### TASK GOAL
Copy all lines holding the word "else" from the entries.

### RECORDS TO USE

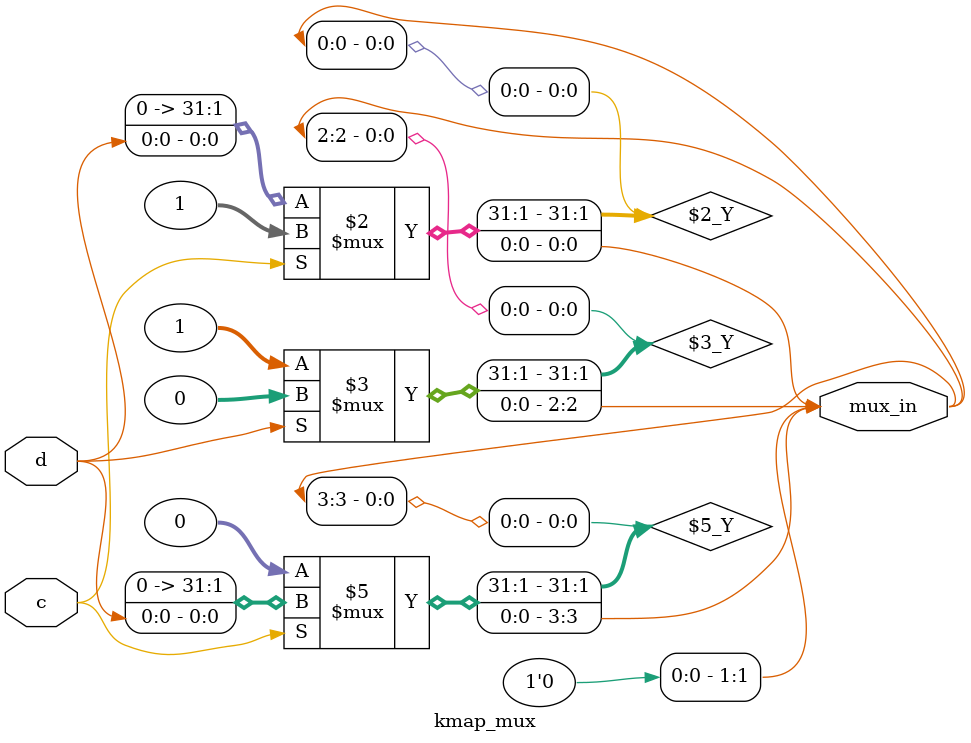
<source format=v>
module kmap_mux(
	input c,        // First input variable
	input d,        // Second input variable
	output [3:0] mux_in // 4-bit output vector representing inputs to a multiplexer
);
	// Assigns mux_in[0]: if 'c' is true, output 1, else output 'd'
	assign mux_in[0] = c ? 1 : d;           
	// Assigns mux_in[1]: always 0
	assign mux_in[1] = 0;                   
	// Assigns mux_in[2]: if 'd' is true, output 0, else output 1
	assign mux_in[2] = d ? 0 : 1;           
	// Assigns mux_in[3]: if 'c' is true, output 'd', else output 0
	assign mux_in[3] = c ? d : 0;           
	
endmodule
</source>
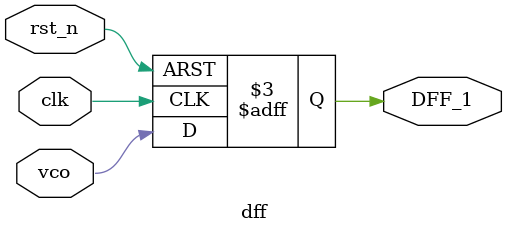
<source format=v>
module dff(
  input vco, clk, rst_n,
  output reg DFF_1);
  
  always @ (posedge clk, negedge rst_n) begin
	if (!rst_n) begin
		DFF_1 <= 1'b0;
	end 
	else begin    
		DFF_1 <= vco;
	end
  end
endmodule

</source>
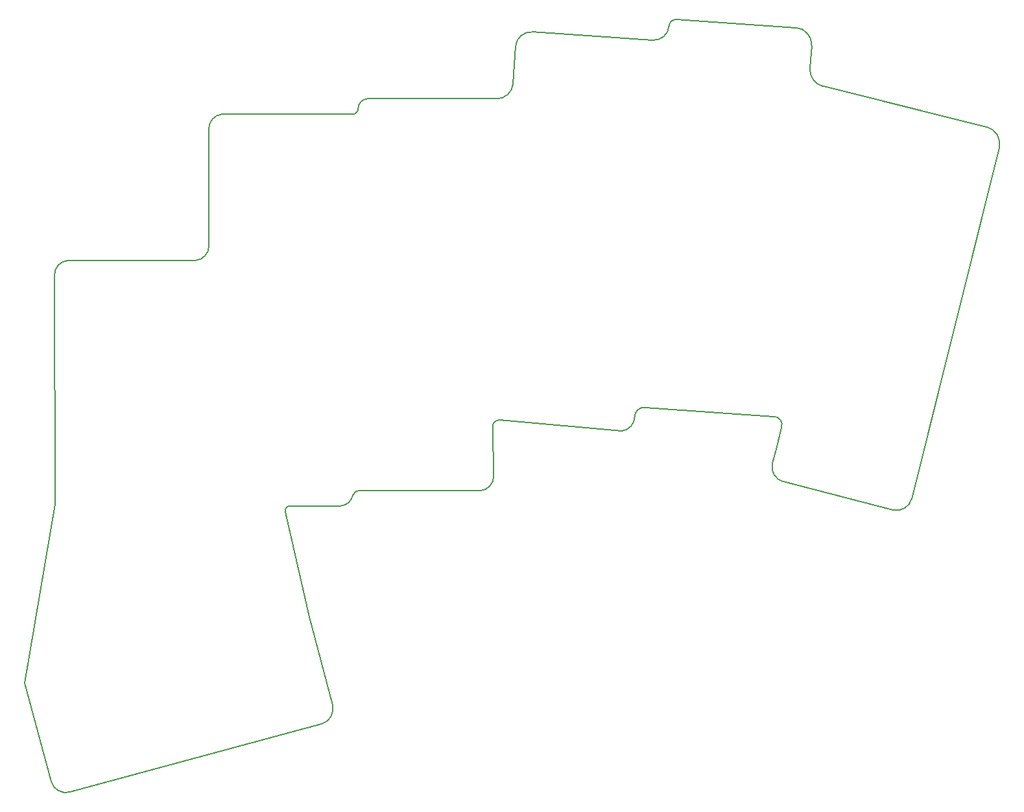
<source format=gbr>
%TF.GenerationSoftware,KiCad,Pcbnew,6.0.6-3a73a75311~116~ubuntu22.04.1*%
%TF.CreationDate,2022-07-27T09:59:41+02:00*%
%TF.ProjectId,kiboard,6b69626f-6172-4642-9e6b-696361645f70,v1.0.0*%
%TF.SameCoordinates,Original*%
%TF.FileFunction,Profile,NP*%
%FSLAX46Y46*%
G04 Gerber Fmt 4.6, Leading zero omitted, Abs format (unit mm)*
G04 Created by KiCad (PCBNEW 6.0.6-3a73a75311~116~ubuntu22.04.1) date 2022-07-27 09:59:41*
%MOMM*%
%LPD*%
G01*
G04 APERTURE LIST*
%TA.AperFunction,Profile*%
%ADD10C,0.150000*%
%TD*%
G04 APERTURE END LIST*
D10*
X6769567Y38961764D02*
X6769567Y25511063D01*
X85466936Y51701405D02*
G75*
G03*
X83403606Y54040433I-2218328J122721D01*
G01*
X-11693889Y23610701D02*
G75*
G03*
X-13383456Y21732937I199550J-1878548D01*
G01*
X23990568Y-8449092D02*
X17311759Y-8433133D01*
X17312623Y-8444311D02*
G75*
G03*
X16744360Y-9247227I49273J-637424D01*
G01*
X26406770Y-6437483D02*
G75*
G03*
X25577345Y-7033881I38476J-928459D01*
G01*
X42258453Y-6454058D02*
X26406779Y-6437701D01*
X44728815Y2770296D02*
G75*
G03*
X43815000Y1905000I-53239J-858951D01*
G01*
X60674152Y1347036D02*
X44728806Y2770146D01*
X43948020Y-4576294D02*
X43815000Y1905000D01*
X80519646Y3239149D02*
X63715618Y4383326D01*
X80807550Y-1000000D02*
X81530155Y1783638D01*
X81517333Y1788658D02*
G75*
G03*
X80519646Y3239149I-989812J387544D01*
G01*
X63717615Y4397194D02*
G75*
G03*
X62363719Y3224800I-168873J-1172929D01*
G01*
X60674152Y1347036D02*
G75*
G03*
X62363719Y3224800I-199550J1878548D01*
G01*
X42258453Y-6454058D02*
G75*
G03*
X43948020Y-4576294I-199550J1878548D01*
G01*
X23990762Y-8450920D02*
G75*
G03*
X25577345Y-7033881I-192544J1812306D01*
G01*
X19850739Y-22942520D02*
X16744360Y-9247227D01*
X-17238704Y-31614110D02*
X-13335000Y-8255000D01*
X21488829Y-36915896D02*
G75*
G03*
X22903043Y-34466406I-517638J1931852D01*
G01*
X19850739Y-22942520D02*
X22903043Y-34466406D01*
X-13383456Y21732937D02*
X-13335000Y-8255000D01*
X5080000Y23633298D02*
G75*
G03*
X6769567Y25511063I-199553J1878551D01*
G01*
X-11693889Y23610701D02*
X5080000Y23633299D01*
X83403606Y54040433D02*
X67824319Y55103668D01*
X8458283Y42732315D02*
G75*
G03*
X6768716Y40854553I197382J-1876597D01*
G01*
X80807550Y-1000000D02*
X80341002Y-2871219D01*
X85233433Y48742892D02*
G75*
G03*
X86995000Y46355000I2324866J-128635D01*
G01*
X80341050Y-2871231D02*
G75*
G03*
X81797750Y-5295655I1940550J-483869D01*
G01*
X109948102Y38318947D02*
G75*
G03*
X108305267Y41075131I-2209407J550775D01*
G01*
X67824323Y55103722D02*
G75*
G03*
X66847853Y54260866I-70123J-905822D01*
G01*
X-13819169Y-44418798D02*
G75*
G03*
X-11369679Y-45833012I1931852J517638D01*
G01*
X86995000Y46355000D02*
X108305267Y41075131D01*
X85233433Y48742892D02*
X85472861Y51701077D01*
X81797750Y-5295654D02*
X96094640Y-8967607D01*
X96094645Y-8967585D02*
G75*
G03*
X98519076Y-7510859I483853J1940578D01*
G01*
X98519076Y-7510859D02*
X109952453Y38317862D01*
X44356003Y44749998D02*
G75*
G03*
X46483147Y46693495I-42J2135867D01*
G01*
X48959215Y53469512D02*
G75*
G03*
X46824569Y51613827I-139481J-1995165D01*
G01*
X46824569Y51613827D02*
X46483147Y46693495D01*
X8458283Y42732317D02*
X25444556Y42731539D01*
X-17238704Y-31614110D02*
X-13819169Y-44418798D01*
X6769567Y38961764D02*
X6768716Y40854553D01*
X48959210Y53469442D02*
X64713211Y52405250D01*
X27433904Y44740295D02*
X44356003Y44750000D01*
X64713211Y52405244D02*
G75*
G03*
X66847853Y54260866I139489J1995156D01*
G01*
X-11369679Y-45833012D02*
X21488829Y-36915896D01*
X25444547Y42731464D02*
G75*
G03*
X26249999Y43459349I85353J715136D01*
G01*
X27433906Y44740267D02*
G75*
G03*
X26249999Y43459349I84594J-1265767D01*
G01*
M02*

</source>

### ANSWER TO THIS EXERCISE
	// Assigns mux_in[0]: if 'c' is true, output 1, else output 'd'
	// Assigns mux_in[2]: if 'd' is true, output 0, else output 1
	// Assigns mux_in[3]: if 'c' is true, output 'd', else output 0
	else begin    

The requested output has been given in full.